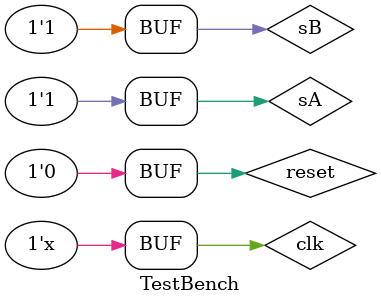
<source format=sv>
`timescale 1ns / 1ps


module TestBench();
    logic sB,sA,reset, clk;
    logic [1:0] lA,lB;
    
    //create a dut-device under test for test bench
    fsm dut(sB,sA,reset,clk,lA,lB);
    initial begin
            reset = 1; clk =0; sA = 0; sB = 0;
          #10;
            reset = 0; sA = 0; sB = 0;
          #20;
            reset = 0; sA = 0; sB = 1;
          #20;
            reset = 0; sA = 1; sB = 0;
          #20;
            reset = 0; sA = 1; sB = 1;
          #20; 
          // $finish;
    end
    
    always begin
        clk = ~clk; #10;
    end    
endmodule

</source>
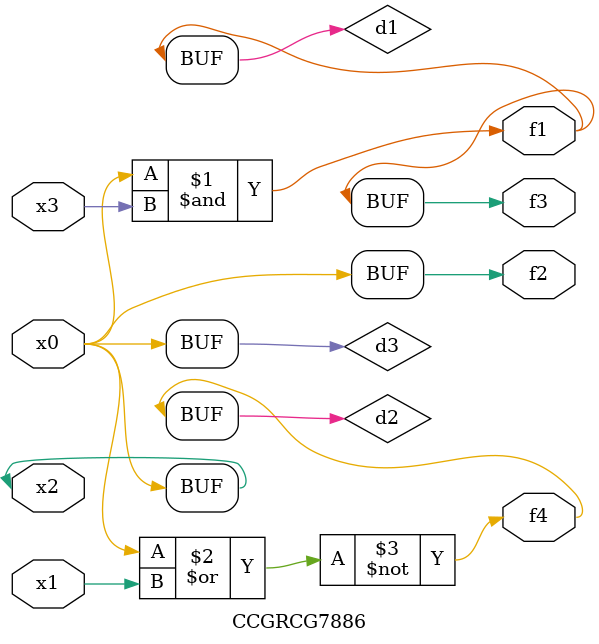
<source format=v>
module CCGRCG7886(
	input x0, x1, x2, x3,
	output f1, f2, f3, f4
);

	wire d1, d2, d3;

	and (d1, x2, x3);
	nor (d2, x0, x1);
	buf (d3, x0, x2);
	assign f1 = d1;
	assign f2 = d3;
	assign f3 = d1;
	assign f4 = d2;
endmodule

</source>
----
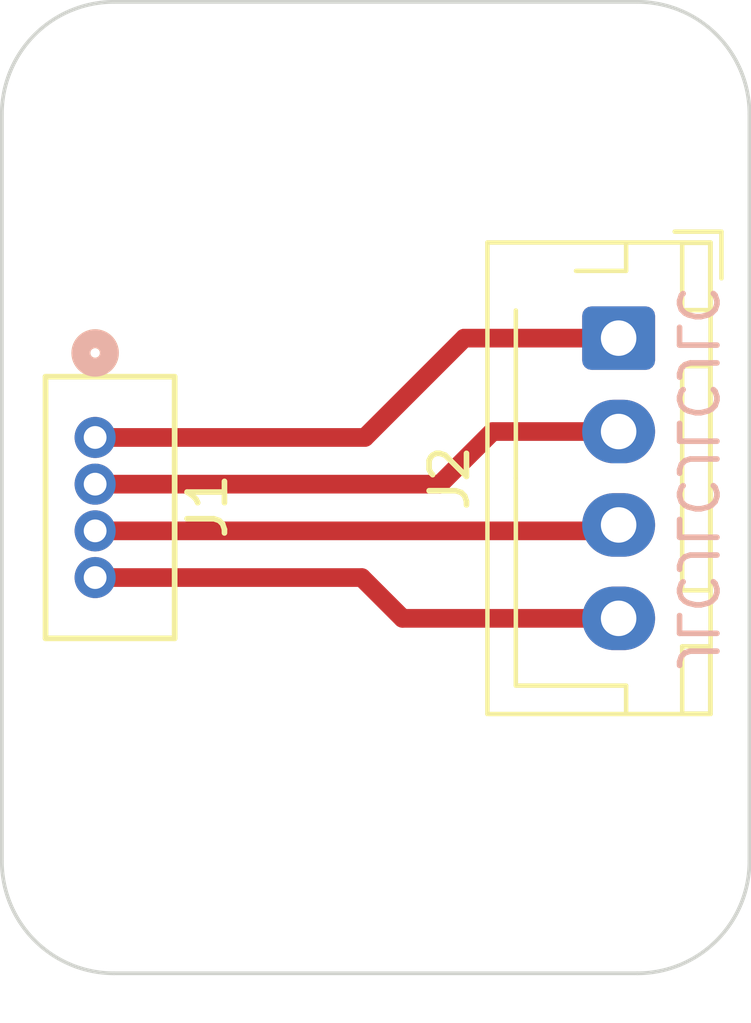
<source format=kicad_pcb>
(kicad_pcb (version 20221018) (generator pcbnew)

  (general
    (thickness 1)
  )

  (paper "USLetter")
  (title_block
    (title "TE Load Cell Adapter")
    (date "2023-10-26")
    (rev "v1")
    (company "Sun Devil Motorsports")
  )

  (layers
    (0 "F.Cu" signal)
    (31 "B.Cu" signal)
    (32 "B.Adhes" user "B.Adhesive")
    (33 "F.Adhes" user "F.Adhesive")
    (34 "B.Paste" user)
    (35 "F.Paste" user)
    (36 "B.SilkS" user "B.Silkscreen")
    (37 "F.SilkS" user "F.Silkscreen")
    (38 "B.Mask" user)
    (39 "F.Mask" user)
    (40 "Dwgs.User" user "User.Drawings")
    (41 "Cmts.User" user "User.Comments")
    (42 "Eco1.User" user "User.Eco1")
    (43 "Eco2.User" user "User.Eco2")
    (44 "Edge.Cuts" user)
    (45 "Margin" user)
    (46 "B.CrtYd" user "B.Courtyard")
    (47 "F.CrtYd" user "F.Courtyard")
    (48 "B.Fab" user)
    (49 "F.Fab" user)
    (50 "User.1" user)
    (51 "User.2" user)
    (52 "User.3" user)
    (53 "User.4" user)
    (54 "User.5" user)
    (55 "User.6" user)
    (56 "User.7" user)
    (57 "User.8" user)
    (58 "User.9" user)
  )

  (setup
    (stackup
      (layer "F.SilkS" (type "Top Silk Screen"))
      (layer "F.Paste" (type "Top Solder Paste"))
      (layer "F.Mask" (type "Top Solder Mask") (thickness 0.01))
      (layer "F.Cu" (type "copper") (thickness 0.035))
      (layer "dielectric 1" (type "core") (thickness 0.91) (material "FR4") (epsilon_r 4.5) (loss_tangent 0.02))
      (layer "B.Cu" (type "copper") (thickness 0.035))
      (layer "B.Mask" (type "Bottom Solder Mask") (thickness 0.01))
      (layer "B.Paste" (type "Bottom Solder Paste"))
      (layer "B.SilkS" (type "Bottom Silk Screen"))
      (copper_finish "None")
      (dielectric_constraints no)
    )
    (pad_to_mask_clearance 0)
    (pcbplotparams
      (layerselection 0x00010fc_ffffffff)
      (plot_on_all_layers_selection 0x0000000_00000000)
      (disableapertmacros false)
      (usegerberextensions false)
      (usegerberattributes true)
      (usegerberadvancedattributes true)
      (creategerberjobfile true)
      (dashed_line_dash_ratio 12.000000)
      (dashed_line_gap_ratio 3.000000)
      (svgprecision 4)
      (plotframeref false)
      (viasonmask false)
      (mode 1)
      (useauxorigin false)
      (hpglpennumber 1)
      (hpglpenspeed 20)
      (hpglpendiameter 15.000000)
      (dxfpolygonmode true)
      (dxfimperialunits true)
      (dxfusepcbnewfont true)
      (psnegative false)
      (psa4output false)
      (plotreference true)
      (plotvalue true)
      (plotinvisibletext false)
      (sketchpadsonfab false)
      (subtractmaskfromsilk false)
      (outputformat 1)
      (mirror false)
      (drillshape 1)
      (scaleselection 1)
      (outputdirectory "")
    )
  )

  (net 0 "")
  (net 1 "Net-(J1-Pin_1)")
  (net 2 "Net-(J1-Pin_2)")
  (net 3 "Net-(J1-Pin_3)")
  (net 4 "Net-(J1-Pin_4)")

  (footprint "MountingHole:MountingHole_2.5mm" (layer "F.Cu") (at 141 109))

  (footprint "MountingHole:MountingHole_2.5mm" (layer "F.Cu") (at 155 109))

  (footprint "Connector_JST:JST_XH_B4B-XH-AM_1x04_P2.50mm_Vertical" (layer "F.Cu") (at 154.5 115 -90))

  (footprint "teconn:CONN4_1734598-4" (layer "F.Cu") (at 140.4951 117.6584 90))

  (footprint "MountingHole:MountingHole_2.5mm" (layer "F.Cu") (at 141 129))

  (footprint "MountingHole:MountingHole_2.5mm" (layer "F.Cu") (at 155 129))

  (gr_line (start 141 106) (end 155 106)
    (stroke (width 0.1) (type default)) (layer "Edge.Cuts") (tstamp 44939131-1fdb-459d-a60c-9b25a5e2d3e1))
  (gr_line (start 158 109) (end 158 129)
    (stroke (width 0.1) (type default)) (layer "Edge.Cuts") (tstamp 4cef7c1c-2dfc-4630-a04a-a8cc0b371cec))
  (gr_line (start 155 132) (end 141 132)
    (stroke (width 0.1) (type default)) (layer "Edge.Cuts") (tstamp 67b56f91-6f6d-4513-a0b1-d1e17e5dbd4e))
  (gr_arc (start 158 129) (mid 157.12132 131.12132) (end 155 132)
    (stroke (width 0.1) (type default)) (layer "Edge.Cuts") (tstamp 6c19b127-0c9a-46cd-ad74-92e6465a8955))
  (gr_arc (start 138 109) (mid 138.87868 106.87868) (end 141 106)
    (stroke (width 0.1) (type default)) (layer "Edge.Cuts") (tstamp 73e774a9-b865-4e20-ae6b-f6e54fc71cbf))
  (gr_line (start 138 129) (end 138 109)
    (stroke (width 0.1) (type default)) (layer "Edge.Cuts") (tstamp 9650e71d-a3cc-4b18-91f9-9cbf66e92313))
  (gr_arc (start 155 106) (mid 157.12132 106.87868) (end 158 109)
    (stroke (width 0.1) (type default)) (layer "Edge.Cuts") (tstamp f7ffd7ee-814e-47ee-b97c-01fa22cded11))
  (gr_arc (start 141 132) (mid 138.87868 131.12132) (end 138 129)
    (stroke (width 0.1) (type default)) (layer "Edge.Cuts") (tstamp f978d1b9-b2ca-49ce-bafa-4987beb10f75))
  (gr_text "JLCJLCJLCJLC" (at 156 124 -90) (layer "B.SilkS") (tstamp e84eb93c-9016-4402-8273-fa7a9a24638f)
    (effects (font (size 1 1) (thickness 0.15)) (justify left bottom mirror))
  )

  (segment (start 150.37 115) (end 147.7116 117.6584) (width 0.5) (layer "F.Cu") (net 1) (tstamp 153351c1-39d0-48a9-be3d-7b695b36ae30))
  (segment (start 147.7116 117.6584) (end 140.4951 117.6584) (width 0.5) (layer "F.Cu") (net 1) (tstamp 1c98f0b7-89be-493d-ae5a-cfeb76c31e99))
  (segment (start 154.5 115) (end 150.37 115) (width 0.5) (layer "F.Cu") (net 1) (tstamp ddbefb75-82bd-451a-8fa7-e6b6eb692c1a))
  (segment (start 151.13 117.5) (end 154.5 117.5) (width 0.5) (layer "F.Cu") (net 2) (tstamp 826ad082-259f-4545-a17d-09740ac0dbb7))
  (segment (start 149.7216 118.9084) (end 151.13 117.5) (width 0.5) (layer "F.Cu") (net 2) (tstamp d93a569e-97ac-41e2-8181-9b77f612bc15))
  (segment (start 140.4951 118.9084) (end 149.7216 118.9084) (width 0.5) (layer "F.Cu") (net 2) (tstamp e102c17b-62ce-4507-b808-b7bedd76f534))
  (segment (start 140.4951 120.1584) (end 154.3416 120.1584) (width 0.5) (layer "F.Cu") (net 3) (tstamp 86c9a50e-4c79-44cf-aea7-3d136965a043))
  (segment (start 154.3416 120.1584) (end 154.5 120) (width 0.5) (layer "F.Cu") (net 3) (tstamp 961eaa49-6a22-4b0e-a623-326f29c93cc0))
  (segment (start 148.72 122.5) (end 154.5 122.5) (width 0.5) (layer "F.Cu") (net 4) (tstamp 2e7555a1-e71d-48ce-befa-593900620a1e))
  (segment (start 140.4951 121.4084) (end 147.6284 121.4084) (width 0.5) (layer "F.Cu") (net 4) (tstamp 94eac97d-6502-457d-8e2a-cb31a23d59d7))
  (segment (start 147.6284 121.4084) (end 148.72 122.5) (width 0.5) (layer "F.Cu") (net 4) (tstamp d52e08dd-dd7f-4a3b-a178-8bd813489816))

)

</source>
----
> _Problem_:
Show every line of the material above in which "Courtyard" is present.

> _Output of the exercise_:
    (46 "B.CrtYd" user "B.Courtyard")
    (47 "F.CrtYd" user "F.Courtyard")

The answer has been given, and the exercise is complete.